The deal, which was filed in the US District Court in Tacoma, Washington, on Wednesday, settles a lawsuit filed in June 2017 by the Suquamish Tribe and two nonprofit organizations: the Puget Soundkeeper Alliance and the Washington Environmental Council. 

According to the lawsuit, the US Navy’s hull scraping of the decommissioned aircraft carrier USS Independence at the Puget Sound Naval Shipyard in 2017 caused paint, metals and other contaminants to be released into the Sinclair Inlet, which flows into the Puget Sound. 

The lawsuit thus alleges that the US Navy committed multiple violations of the Clean Water Act, a US federal law passed in 1972 that regulates the discharge of pollutants into the nation’s waters.

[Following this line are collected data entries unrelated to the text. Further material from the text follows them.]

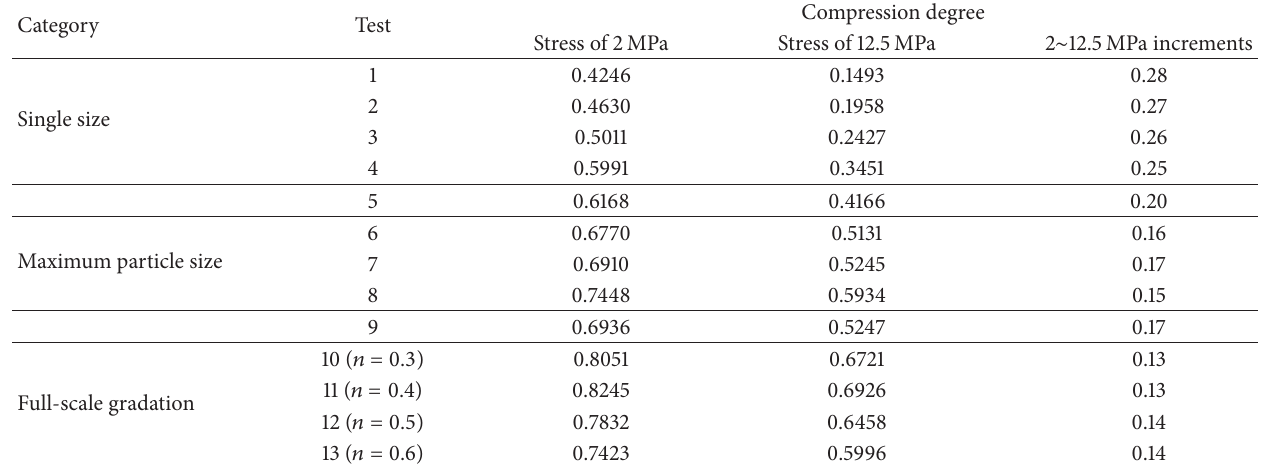
Table 3: Summary of compression degree-stress test results.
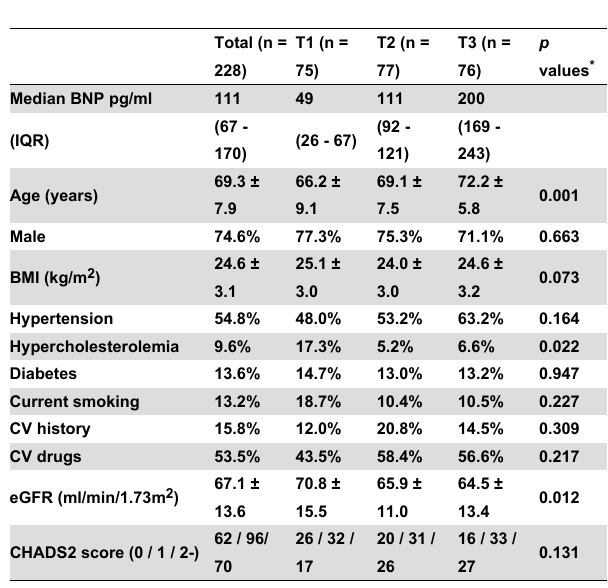
Table 1. Clinical characteristics of subjects with AF among tertile of plasma BNP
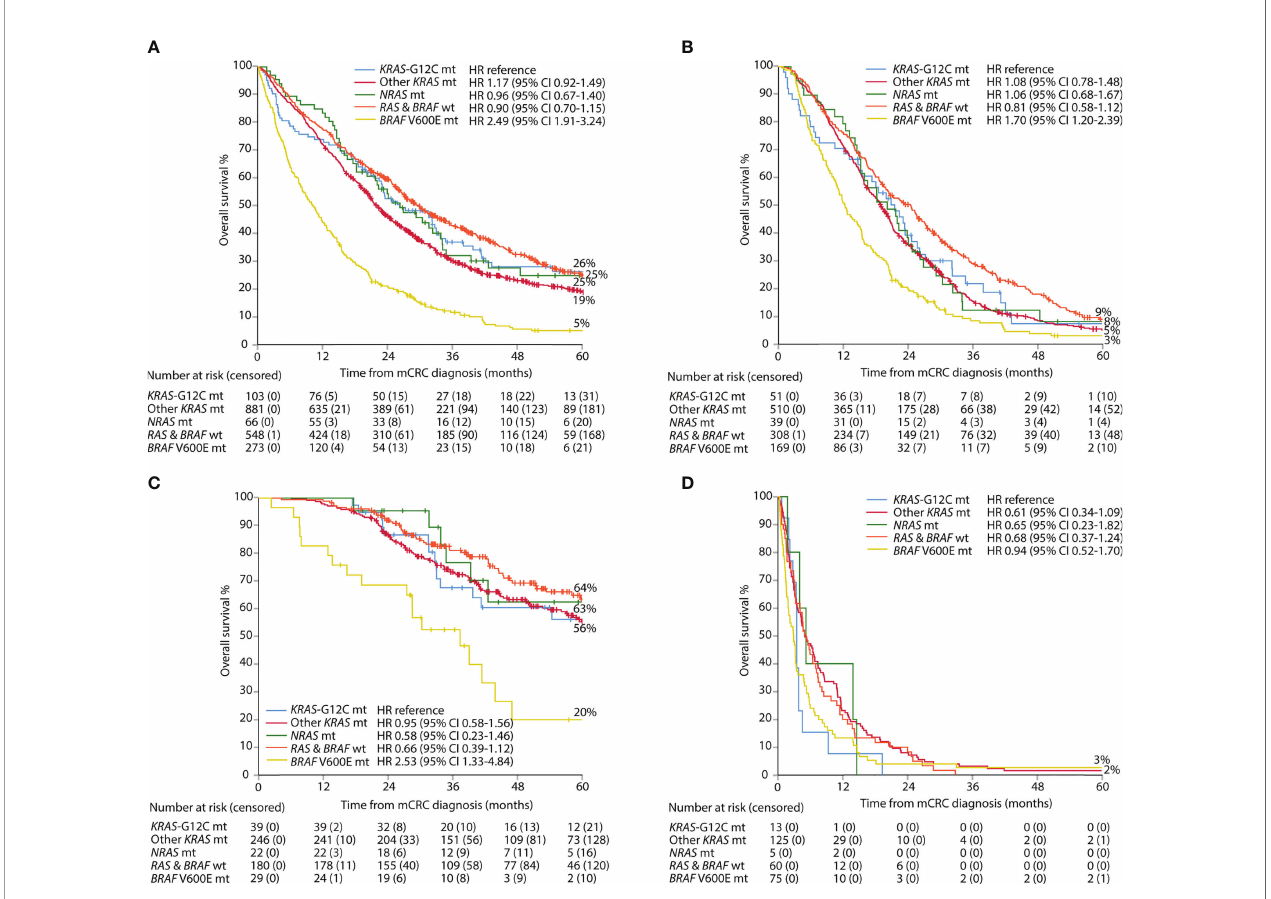
FIGURE 2 | Overall survival per group of mutation: all patients (A) , systemic therapy only (B) , metastasectomy and/or local ablative therapy (C) , and best supportive care (D)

In the settlement agreement, which applies to six decommissioned ships including the former aircraft carrier USS Kitty Hawk, the Navy agreed to no longer complete any hull cleaning in the Sinclair Inlet “except to the extent it is required for hull integrity tests or to prepare the vessel to be put into dry-dock,” the Associated Press reported.

The Navy also agreed to place a 10-centimeter-thick layer of clean sand over the area where the USS Independence was scrubbed by 2022. Sand filters are used to produce high-quality water. When water passes through the slow sand filter, various pathogens are filtered out through several biological mechanisms.

The settlement also notes that Puget Soundkeeper Alliance and the state of Washington reserve the right to seek legal fees from the Navy, the Associated Press reported.